(TEXT EXCERPT begins)

Case Study 01

JG Admin Dashboard

Modernizing a fragmented enterprise administration ecosystem into a unified web experience with clearer navigation, dashboard access, and scalable UX patterns.

RoleUX/UI Designer
FocusEnterprise UX
MethodsIA, prototyping, validation
PlatformInternal admin system
JG Admin dashboard mockup
Overview

Unifying multiple internal tools into one cohesive experience.

The existing admin ecosystem included multiple solutions across Windows Forms, Java/Angular, and C#/Angular. The redesign focused on a single web login, unified navigation, role-based access, and easier access to common internal workflows.

Goals

  • Create a unified administration experience across fragmented internal tools.
  • Improve discoverability of frequently used applications and workflows.
  • Support a scalable foundation for future modernization and role-based access.
  • Reduce unnecessary navigation friction for daily internal users.

Expectations

  • Provide a clearer MVP direction for dashboard and navigation decisions.
  • Align application access with real operational usage patterns.
  • Make the experience easier to understand without exposing every tool at once.
  • Support stakeholder alignment before deeper implementation work.
Primary Users

Internal teams working across benefits administration workflows.

Primary users included internal administration teams, customer inquiry representatives, and operational staff who needed reliable access to multiple applications, plans, and role-based workflows throughout the day.

(TEXT EXCERPT ends)

WHAT TO WORK ON:
Quote the JG Admin Dashboard case study word for word, starting at the words "RoleUX/UI Designer" and stopping after "one cohesive experience.". The listing after this text plays no part in anything here.

(DATA FOR ANALYSIS begins)

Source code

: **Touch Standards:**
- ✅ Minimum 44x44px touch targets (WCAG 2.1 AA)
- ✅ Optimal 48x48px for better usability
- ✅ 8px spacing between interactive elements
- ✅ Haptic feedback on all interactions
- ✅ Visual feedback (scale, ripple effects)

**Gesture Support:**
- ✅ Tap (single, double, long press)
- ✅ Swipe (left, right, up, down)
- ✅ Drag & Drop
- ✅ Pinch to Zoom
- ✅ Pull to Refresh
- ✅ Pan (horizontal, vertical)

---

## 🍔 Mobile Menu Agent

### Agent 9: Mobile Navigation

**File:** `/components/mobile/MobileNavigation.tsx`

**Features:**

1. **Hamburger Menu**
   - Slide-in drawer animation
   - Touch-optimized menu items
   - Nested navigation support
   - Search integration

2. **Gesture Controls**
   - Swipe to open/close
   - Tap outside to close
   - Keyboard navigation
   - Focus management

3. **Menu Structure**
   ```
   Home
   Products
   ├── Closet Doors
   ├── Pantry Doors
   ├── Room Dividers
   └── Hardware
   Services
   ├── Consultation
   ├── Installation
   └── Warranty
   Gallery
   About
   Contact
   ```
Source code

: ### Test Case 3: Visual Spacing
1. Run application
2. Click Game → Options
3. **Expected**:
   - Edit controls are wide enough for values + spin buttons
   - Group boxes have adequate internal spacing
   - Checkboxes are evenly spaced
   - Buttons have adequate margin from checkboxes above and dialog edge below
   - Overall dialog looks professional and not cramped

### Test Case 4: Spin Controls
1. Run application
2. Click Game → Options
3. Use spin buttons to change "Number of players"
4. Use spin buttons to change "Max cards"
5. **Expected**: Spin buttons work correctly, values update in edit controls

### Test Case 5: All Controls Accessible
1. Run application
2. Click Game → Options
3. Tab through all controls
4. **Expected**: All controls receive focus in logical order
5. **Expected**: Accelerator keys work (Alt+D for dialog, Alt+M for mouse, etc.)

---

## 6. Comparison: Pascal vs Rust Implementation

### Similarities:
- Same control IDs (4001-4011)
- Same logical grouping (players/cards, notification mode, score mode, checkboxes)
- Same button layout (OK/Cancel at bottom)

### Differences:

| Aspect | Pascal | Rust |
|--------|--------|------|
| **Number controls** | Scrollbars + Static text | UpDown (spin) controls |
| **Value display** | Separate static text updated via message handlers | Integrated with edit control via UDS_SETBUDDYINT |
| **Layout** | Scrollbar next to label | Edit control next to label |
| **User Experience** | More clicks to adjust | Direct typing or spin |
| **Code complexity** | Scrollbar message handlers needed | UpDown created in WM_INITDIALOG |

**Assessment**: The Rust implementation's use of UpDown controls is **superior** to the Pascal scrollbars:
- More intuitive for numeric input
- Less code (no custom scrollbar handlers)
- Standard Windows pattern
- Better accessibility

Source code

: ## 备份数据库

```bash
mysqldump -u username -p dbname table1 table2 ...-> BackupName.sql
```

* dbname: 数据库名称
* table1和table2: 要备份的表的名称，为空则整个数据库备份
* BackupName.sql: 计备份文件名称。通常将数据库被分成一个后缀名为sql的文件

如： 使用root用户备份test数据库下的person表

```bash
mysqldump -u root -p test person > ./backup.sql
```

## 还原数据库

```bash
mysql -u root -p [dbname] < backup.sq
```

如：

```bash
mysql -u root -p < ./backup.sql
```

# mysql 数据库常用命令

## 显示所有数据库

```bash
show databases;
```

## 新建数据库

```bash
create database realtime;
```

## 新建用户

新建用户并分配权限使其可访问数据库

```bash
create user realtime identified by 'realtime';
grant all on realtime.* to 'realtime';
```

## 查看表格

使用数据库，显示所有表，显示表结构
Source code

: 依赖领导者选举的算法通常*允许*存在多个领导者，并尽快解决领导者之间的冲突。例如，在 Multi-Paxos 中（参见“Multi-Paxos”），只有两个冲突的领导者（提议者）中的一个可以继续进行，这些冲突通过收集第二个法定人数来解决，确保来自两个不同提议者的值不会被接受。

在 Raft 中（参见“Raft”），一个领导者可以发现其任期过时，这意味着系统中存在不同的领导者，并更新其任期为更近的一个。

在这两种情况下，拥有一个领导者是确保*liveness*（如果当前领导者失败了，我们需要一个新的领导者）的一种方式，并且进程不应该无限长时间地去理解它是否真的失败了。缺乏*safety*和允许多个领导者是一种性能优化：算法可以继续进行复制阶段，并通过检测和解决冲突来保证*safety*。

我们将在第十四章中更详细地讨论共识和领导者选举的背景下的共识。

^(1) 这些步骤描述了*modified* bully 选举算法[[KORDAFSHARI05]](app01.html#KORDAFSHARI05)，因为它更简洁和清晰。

(DATA FOR ANALYSIS ends)

RESPONSE BOX:
RoleUX/UI Designer
FocusEnterprise UX
MethodsIA, prototyping, validation
PlatformInternal admin system
JG Admin dashboard mockup
Overview

Unifying multiple internal tools into one cohesive experience.